USA Today: Aung San Suu Kyi, Understand This: Ethnic Cleansing is Going on in Your Myanmar

This piece was originally published by USA Today.

Aung San Suu Kyi, former Nobel Peace laureate and current de facto leader of Myanmar, recently addressed the world on the Rohingya crisis for the first time: “We are concerned to hear numbers of Muslims are fleeing across the border to Bangladesh. We want to understand why this exodus is happening.” She should ask Lila.

Lila, 28, is a Rohingya mother of three whom I met in Thaingkhali, one of several newly established makeshift settlements in Bangladesh.
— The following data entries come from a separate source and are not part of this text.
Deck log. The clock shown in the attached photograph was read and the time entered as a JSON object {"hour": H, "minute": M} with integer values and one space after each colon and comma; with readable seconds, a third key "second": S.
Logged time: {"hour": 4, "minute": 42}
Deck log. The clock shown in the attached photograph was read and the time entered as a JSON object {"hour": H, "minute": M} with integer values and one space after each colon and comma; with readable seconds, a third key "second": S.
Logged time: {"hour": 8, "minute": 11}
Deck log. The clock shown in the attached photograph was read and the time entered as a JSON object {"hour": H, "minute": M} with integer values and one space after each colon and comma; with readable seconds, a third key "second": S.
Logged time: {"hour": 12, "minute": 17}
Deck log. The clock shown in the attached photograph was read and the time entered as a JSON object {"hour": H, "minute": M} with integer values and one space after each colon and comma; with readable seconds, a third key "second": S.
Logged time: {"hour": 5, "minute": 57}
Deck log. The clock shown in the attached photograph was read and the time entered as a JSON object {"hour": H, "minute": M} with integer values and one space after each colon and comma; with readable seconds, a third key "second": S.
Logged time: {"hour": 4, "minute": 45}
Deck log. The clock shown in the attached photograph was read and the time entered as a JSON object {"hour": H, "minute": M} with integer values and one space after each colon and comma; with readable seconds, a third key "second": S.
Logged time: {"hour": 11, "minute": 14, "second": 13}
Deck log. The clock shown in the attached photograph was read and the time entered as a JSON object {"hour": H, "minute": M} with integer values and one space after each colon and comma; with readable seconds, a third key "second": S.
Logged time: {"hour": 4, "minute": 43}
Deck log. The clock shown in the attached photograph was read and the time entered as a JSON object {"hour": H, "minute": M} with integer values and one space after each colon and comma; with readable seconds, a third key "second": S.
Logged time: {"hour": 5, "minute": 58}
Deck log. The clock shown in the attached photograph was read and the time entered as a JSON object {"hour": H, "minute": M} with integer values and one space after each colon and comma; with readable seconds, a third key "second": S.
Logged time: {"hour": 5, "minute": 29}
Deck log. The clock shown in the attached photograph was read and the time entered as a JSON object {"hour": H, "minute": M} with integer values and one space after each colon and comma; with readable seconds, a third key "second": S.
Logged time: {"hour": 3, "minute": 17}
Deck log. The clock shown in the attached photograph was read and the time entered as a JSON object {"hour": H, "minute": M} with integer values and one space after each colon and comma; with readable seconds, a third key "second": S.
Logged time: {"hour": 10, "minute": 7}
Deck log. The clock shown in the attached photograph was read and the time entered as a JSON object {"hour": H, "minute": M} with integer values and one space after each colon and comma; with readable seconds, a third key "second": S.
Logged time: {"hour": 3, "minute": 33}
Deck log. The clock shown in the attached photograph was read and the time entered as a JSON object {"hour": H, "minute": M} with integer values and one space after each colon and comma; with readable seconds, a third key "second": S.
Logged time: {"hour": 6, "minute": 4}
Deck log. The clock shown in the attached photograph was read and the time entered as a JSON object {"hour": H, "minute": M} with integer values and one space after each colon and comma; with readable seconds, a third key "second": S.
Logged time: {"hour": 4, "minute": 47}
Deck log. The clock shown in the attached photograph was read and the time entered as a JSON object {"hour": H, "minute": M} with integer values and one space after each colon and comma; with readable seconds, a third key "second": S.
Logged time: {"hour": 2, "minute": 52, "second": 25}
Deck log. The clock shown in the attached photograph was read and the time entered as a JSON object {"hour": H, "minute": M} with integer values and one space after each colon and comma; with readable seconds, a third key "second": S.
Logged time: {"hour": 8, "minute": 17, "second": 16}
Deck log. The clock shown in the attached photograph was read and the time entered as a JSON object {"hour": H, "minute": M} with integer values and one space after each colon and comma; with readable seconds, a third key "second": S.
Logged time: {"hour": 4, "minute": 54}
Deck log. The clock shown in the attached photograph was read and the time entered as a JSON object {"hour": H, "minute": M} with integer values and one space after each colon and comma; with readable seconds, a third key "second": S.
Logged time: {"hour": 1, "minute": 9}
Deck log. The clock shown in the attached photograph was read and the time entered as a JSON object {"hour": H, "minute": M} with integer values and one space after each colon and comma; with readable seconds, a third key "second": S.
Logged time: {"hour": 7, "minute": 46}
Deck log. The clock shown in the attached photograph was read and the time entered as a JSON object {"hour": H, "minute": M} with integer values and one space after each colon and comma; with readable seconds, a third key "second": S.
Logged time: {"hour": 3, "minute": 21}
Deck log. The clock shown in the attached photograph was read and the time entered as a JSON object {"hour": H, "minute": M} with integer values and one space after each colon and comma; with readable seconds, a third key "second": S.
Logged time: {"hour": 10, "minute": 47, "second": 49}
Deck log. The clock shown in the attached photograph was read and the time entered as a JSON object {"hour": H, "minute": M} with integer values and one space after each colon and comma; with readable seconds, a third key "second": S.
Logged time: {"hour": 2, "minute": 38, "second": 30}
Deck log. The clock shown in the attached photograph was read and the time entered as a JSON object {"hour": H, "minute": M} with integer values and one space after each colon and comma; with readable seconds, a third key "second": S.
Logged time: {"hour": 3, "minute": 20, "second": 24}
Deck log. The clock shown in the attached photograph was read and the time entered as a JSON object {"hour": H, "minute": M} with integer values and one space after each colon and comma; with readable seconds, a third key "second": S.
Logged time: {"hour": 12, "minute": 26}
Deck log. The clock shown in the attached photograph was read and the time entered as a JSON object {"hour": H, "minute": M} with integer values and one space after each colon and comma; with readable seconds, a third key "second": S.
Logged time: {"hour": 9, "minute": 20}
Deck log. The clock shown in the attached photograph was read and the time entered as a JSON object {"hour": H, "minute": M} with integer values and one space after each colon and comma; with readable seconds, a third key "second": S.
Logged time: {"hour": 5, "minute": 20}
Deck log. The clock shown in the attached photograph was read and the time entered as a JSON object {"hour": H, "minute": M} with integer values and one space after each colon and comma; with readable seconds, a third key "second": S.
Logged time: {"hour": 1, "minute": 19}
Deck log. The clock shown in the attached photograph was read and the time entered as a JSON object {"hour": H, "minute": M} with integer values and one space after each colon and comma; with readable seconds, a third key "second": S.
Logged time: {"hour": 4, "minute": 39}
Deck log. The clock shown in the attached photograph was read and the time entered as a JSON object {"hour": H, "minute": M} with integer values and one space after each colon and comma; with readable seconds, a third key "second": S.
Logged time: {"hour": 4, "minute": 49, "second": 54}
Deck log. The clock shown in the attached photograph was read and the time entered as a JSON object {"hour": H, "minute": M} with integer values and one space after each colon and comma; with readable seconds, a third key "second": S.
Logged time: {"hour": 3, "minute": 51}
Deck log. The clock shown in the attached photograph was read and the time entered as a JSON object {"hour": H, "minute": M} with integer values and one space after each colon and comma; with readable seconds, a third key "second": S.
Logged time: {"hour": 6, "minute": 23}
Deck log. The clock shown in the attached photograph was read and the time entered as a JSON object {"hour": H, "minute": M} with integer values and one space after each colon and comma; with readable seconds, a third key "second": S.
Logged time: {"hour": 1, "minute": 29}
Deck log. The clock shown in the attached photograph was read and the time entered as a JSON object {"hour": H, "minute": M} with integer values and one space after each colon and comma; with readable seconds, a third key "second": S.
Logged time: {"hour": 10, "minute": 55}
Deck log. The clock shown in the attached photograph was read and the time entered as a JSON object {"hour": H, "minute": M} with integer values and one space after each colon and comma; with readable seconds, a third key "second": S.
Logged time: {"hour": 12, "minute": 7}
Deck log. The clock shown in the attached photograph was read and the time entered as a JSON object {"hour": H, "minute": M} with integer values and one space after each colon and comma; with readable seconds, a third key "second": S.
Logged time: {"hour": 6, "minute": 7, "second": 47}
The Rohingya are a minority in what’s formerly known as Burma, where they are not recognized by the government as an official group and are denied citizenship. More than a million Rohingya are stateless Muslims in an overwhelmingly Buddhist country that has long been hostile to their presence.

Suu Kyi’s inferred question — “Why have more than 480,000 Rohingya, a third of the Rohingya population in Myanmar, fled to Bangladesh in just the past month?” — is exactly what I asked Lila and numerous others in the few days leading up to Suu Kyi’s global address on Sept. 19. 

Just a few days before, Lila was in her home in Boli Bazar in the Rakhine state of western Myanmar. 

That was before Myanmar soldiers surrounded her village and burned it to the ground. That was before she escaped the grasp of a soldier trying to drag her away, before she and her three daughters, all under the age of 7, hid in water and walked for two days to get across the border to the relative safety of Bangladesh, arriving with only the clothes on their backs.

She would hear from neighbors who joined later that her husband’s body had been found in a nearby river, with a gunshot wound through the back of his head.

Hers is an account all too familiar to Rohingya with whom I spoke. It is an account consistent with numerous testimonials collected not only by Refugees International but also by groups such as Human Rights Watch, Amnesty International and Fortify Rights. It is corroborated by satellite evidence of Rohingya areas burned next to untouched non-Rohingya neighborhoods. 

The military response to an attack on 30 security posts by a poorly armed group of Rohingya insurgents in late August has been grossly disproportional, targeting the bulk of the unarmed civilian population. Indeed, the first groups to flee to Bangladesh were overwhelmingly women and children.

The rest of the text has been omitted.